Wednesday, August 8, 2018

The Feather Thief: Beauty, Obsession, and the Natural History Heist of the Century

I spotted this book in a book store and was intrigued so checked it out from my local public library. I really didn't know much about this book beyond the title until I started reading it. I knew it was a true crime story about a young man who stole dead birds from a museum collection. I didn't know why anyone would steal dead birds. Turns out there is a huge market for feathers for tying flies for fly fishing. There is, in fact, an entire subculture of people who use feathers to tie fancy flies. These flies will never be used as fishing lures because what the tiers use are expensive, often illegal, feathers from exotic, endangered, and even extinct birds.

A drawer of Scarlet Minivets 
The story starts with Edwin Rist breaking into a British natural history museum in the small town of Tring. Having scoped out the museum on an earlier visit, Rist methodically pulled out drawer after drawer of specimens, dumping them into a suitcase. He often cleared a drawer of the entire collection of a species, leaving only the drab females. He then fled into the night. It would be weeks before the museum even realized there had been a break-in.

Each stolen specimen held a biodata label tied around its leg, information meticulously collected by Alfred Russel Wallace, a contemporary of Charles Darwin who did fieldwork in the Amazon and the Malay Archipelago. He collected some of the rarest birds in the world, including the almost mythical Bird of Paradise, for scientific research. And Rist just stole more than $1 million worth of them just to provide feathers to supply the "feather underground, a world of fanatical fly-tiers and plume peddlers."

Bird of Paradise
Between the heist and the detective work, Johnson provides background to bring the reader to current events by exploring the "feather fever" that struck during the mid- to late 19th century. During that period birds were hunted for their feathers to decorate Victorian fashions in America and Europe. Of course, Victorian ladies did not want bland feathers from common birds. To show status, ladies craved feathers from Toucans, Quetzals, Hummingbirds, and Egrets. The demand devastated populations as, for example, hunters killed a thousand "Snowy Egrets to yield a kilo of feathers." Starting in 1896 a few outraged women and the Audubon Society lobbied against using birds and feathers in fashion, as many species had been hunted to extinction or near extinction.  Legislation in the early 1900s created refuges and, in 1918, the Migratory Bird Treaty Act outlawed the hunting of any migratory bird in North America. Jumping ahead to the 21st century, customs officials were no longer looking closely for feathers, as they were busy with big game trophies, like rhino horns and elephant tusks. This, and the Internet, created "a small community of obsessive mend addicted to rare and illegal feathers: practitioners of the Victorian art of salmon fly-tying." Johnson provides a surprisingly interesting overview of this practice before transitioning to the present.
Edwin Rist

Enter Edwin Rist. Raised in a small town and homeschooled, Edwin's parents were Ivy League graduates who had fled Manhattan's Upper West Side to better nurture their children and support their multitude of interests. At a young age, Edwin became obsessed with the flute and fly-tying and he mastered both talents. His obsession with music led him to England; his obsession with fly-tying led him to crime. Ultimately, in 2009, this 20-year-old young man broke into a branch of the British Museum of Natural History, stealing millions' of dollars worth of birds and irreparably damaging scientific research.

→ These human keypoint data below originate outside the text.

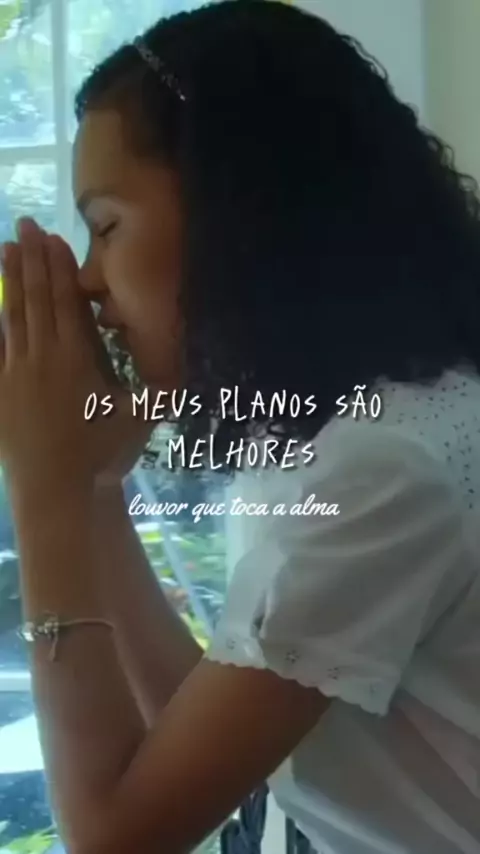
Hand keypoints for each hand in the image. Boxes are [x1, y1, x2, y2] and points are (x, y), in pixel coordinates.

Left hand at [0, 218, 151, 499]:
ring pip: (12, 316)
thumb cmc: (103, 457)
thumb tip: (186, 366)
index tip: (50, 238)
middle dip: (30, 259)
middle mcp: (42, 357)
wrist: (58, 492)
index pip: (64, 301)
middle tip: (23, 225)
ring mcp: (15, 373)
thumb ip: (158, 390)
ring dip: (10, 281)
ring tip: (4, 249)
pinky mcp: (0, 393)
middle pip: (35, 298)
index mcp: (76, 358)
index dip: (57, 267)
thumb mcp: (139, 420)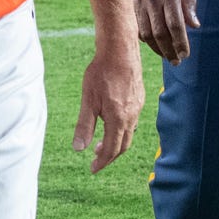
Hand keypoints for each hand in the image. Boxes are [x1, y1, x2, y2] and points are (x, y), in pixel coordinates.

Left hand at [75, 41, 144, 171]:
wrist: (120, 50)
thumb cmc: (101, 72)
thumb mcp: (88, 100)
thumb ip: (84, 126)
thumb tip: (79, 149)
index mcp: (119, 119)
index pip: (112, 149)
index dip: (102, 162)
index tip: (92, 169)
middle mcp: (132, 115)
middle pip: (123, 145)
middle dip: (110, 155)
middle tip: (96, 159)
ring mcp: (138, 107)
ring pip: (129, 133)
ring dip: (116, 142)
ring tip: (101, 143)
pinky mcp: (139, 98)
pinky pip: (132, 121)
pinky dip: (121, 129)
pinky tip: (111, 122)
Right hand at [131, 0, 200, 63]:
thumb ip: (189, 3)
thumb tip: (194, 26)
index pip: (175, 24)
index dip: (180, 42)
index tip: (185, 54)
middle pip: (160, 33)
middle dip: (169, 50)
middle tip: (177, 61)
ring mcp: (138, 2)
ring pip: (146, 33)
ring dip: (157, 48)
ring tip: (166, 56)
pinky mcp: (129, 4)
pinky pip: (136, 27)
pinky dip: (145, 39)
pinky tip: (153, 44)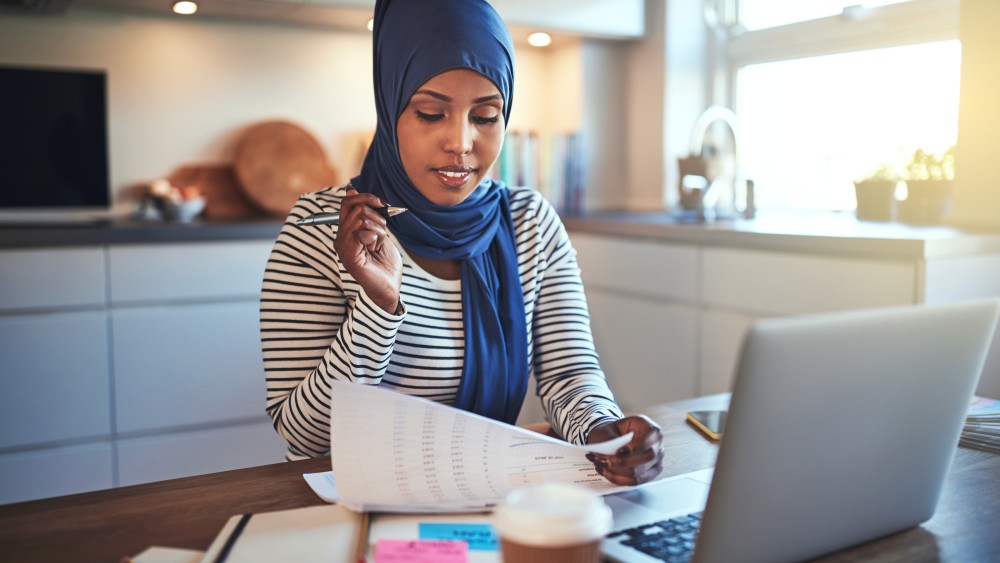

The book is filled with serendipitous experiences, including how Johnson came to write this book. And he didn't just write the book; he spent years tracking down details of the crime and playing detective as he pursued the stolen birds and feathers. The research and investigation itself are worthy of admiration and pulls the reader into the story in ways that a straight forward retelling could not. Without going into detail, it's hard to tell if justice was served in the end, but answers to many questions were certainly found. And although I have zero interest in fly-tying, the story was both compelling and intriguing and offered a different perspective on birding. The final section of the book contains many photographs and sketches. (I read an electronic copy and it was not immediately obvious that the book contained a ton of illustrations. so be sure to check the end.)
The Jock Scott fly

While I have no interest in fly-tying, I found it odd that the fly tiers talk so much about collecting and possessing feathers. It is illegal in the United States to possess feathers from most birds; this is something I frequently explain to friends who know about my bird rescue and rehabilitation activities and want to proudly show me a feather they found on the beach. According to the law, there is no exemption for molted feathers or those taken from road- or window-killed birds. It is legal, however, to have feathers from a few non-native birds like starlings, but those are not the feathers coveted by the tiers. Interestingly, while it is not legal to sell feathers from wild ducks and geese that have been hunted, it seems that the laws were written by a fly-tier who made an exemption for using those feathers for fly-tying so they can use them for fly fishing. To learn more about feather laws and to view their Feather Atlas, visit the U.S. Fish & Wildlife Service. The Atlas includes feather terms, scans of feathers, and identification aides, along with the laws on possessing feathers.

It was also disturbing to learn from Johnson that the biggest market for illegal feathers is eBay. In addition to selling feathers at fly-tying conventions, tiers sell through the Internet, with little or no policing done by eBay. My own recent search found feathers from many of the endangered or near-extinct birds mentioned in The Feather Thief for sale.

FTC Disclosure: I checked a copy of this book out from the public library. I receive no compensation for reviewing the book.